CBC Meets Bush Today, Will Push for End to Racial Disparities
Following four years of major policy disagreements with the White House, the Congressional Black Caucus is set to hold a rare meeting with President Bush today.
Rep. Mel Watt (D-N.C.), the CBC’s newly elected chairman, said Tuesday that he is going into the meeting hopeful that Bush will consider the group’s broad agenda and be willing to offer initiatives of his own that seek to enhance opportunities for black Americans, from education to jobs to health care.
Watt said the group is bringing Bush one central agenda item: to ensure that disparities between white and black Americans are lessened, and that black Americans have the chance to “live out the American dream.”
“I guarantee you, he will hear that so much tomorrow,” Watt said.

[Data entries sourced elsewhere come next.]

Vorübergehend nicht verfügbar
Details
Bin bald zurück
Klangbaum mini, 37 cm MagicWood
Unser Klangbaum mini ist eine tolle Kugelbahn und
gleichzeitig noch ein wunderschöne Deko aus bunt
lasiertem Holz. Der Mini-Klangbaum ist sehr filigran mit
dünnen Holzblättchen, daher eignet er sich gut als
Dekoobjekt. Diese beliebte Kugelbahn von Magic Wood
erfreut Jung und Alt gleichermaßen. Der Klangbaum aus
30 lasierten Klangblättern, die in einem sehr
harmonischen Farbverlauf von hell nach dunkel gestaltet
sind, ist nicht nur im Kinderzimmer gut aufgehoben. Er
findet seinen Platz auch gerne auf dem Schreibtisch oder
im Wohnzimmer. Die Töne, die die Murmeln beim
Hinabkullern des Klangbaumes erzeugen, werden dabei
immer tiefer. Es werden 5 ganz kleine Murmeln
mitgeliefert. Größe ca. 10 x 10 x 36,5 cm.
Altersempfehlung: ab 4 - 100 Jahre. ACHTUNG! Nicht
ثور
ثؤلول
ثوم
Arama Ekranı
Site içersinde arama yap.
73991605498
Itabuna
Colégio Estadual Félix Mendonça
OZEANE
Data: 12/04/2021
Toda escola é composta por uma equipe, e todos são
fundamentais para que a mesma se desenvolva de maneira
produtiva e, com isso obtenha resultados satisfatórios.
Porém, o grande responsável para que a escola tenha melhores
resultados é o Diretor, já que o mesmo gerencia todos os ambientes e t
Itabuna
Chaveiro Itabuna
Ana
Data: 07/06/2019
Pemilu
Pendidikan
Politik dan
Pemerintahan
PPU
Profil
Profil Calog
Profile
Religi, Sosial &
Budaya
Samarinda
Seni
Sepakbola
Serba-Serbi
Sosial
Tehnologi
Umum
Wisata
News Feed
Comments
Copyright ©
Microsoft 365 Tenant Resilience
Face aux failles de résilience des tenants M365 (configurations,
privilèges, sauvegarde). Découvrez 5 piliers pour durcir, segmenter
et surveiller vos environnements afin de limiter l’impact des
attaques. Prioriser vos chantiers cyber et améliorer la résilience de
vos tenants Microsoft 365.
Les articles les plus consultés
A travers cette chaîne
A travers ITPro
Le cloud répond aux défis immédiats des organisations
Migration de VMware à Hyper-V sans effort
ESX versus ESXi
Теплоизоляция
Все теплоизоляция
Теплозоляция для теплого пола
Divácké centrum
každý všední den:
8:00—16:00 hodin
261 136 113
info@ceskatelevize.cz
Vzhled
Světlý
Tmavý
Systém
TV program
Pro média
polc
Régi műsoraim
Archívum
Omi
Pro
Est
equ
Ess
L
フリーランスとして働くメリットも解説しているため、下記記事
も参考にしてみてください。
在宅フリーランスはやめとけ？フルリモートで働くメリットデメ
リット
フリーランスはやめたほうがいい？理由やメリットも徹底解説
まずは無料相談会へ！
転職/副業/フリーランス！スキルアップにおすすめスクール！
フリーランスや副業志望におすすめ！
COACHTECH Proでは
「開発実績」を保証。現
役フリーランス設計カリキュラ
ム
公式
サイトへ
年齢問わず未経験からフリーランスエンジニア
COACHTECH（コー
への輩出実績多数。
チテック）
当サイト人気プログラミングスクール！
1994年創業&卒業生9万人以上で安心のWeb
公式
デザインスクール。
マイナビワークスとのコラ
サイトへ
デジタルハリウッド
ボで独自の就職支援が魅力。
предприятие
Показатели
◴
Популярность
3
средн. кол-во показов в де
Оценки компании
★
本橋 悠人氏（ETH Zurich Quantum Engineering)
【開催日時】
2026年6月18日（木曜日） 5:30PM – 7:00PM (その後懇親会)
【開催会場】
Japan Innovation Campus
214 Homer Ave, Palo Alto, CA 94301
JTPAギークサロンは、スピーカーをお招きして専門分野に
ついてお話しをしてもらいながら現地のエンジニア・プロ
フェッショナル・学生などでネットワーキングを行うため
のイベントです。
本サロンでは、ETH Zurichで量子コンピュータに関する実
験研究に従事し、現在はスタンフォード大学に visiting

The 43-member CBC clashed mightily with Bush last Congress on such topics as the budget, education and the war in Iraq.
The CBC chairman said the timing of the meeting couldn’t be better, given the new Congress and the beginning of Bush’s second term.
Watt also said CBC members aren’t going to the White House to listen to Bush and hear about his agenda. Rather, he said, they are going with the expectation that the president will listen to their goals and legislative priorities.
Watt added that that the CBC will deem the meeting a success if the president is receptive to its concerns, and follows up by responding to those issues in his State of the Union address and in his budget recommendations to the 109th Congress. “There are plenty of opportunities to judge,” Watt said.